Images with keypoint coordinates:
---+---
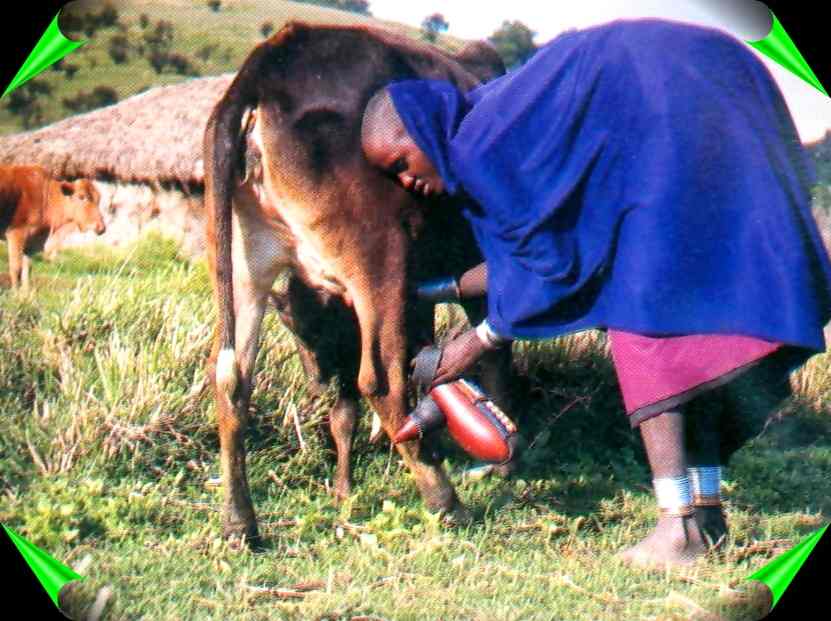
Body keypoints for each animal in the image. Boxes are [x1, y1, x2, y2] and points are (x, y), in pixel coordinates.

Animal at [205, 20, 510, 544]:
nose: (317, 376)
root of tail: (264, 66)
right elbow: (487, 354)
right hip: (379, 257)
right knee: (382, 381)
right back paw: (445, 500)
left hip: (246, 261)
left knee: (232, 376)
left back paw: (239, 521)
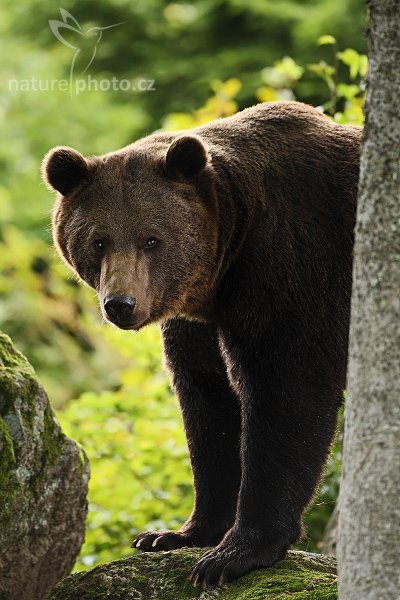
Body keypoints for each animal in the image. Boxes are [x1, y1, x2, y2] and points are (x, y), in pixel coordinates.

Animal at [42, 102, 360, 584]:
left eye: (151, 239)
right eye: (98, 241)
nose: (121, 304)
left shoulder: (294, 276)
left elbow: (285, 395)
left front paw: (233, 554)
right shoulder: (198, 322)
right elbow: (209, 402)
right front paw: (174, 534)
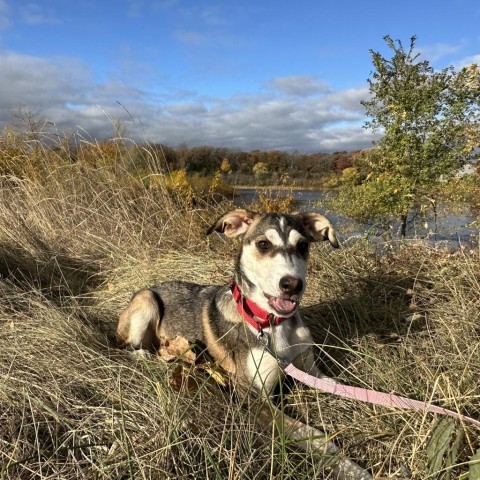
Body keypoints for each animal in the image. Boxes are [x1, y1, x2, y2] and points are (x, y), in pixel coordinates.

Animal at [115, 210, 372, 480]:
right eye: (263, 244)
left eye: (302, 245)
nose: (292, 284)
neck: (271, 324)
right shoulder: (253, 398)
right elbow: (316, 436)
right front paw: (352, 469)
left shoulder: (310, 370)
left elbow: (344, 387)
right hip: (146, 300)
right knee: (128, 348)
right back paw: (153, 356)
---+---
### The task
Please keep the pictures out and reproduce the records above exactly.

### Exercise solution
Body keypoints for each animal in the image. Boxes are [x1, y1, x2, y2] and points are (x, y), in pixel coordinates.

Animal at [205, 20, 510, 544]:
nose: (317, 376)
root of tail: (264, 66)
right elbow: (487, 354)
right hip: (379, 257)
right knee: (382, 381)
right back paw: (445, 500)
left hip: (246, 261)
left knee: (232, 376)
left back paw: (239, 521)
Body keypoints for each animal in the image. Boxes are [x1, y1, x2, y2] and points are (x, y), in pixel coordinates.

Animal at [42, 102, 360, 584]:
left eye: (151, 239)
right eye: (98, 241)
nose: (121, 304)
left shoulder: (294, 276)
left elbow: (285, 395)
left front paw: (233, 554)
right shoulder: (198, 322)
right elbow: (209, 402)
right front paw: (174, 534)
Body keypoints for each animal in the image. Boxes are [x1, y1, x2, y2] and points are (x, y), in pixel coordinates.

Animal at [115, 210, 372, 480]:
right eye: (263, 244)
left eye: (302, 245)
nose: (292, 284)
neck: (271, 324)
right shoulder: (253, 398)
right elbow: (316, 436)
right front paw: (352, 469)
left shoulder: (310, 370)
left elbow: (344, 387)
right hip: (146, 300)
right knee: (128, 348)
right back paw: (153, 356)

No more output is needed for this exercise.